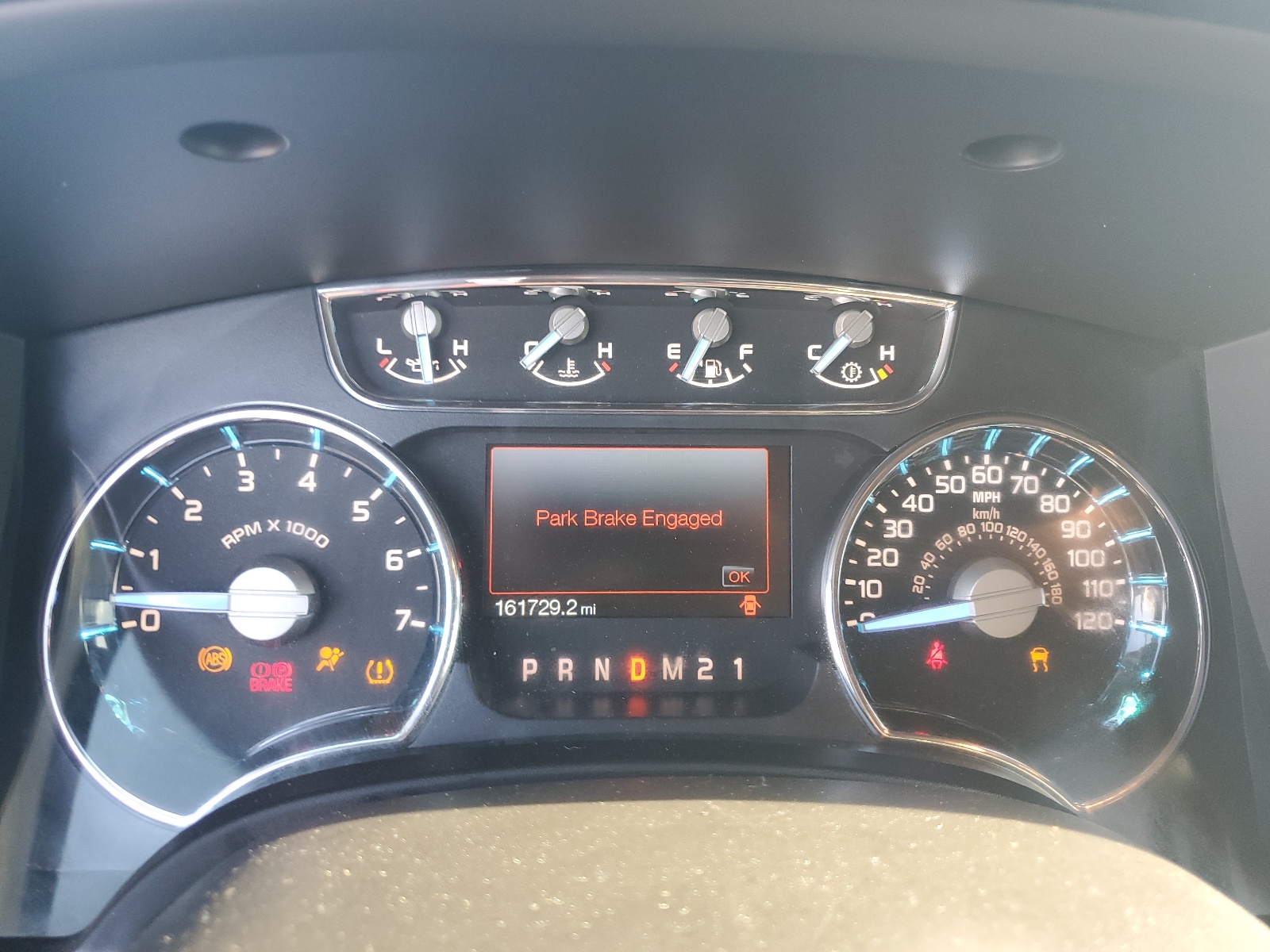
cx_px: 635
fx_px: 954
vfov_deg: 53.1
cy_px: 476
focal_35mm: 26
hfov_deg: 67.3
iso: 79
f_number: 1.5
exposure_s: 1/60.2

^^^^^^^^

YOUR OBJECTIVE: Retype the entries verbatim and drop the pictures.

OUTPUT FOR THIS TASK:
cx_px: 635
fx_px: 954
vfov_deg: 53.1
cy_px: 476
focal_35mm: 26
hfov_deg: 67.3
iso: 79
f_number: 1.5
exposure_s: 1/60.2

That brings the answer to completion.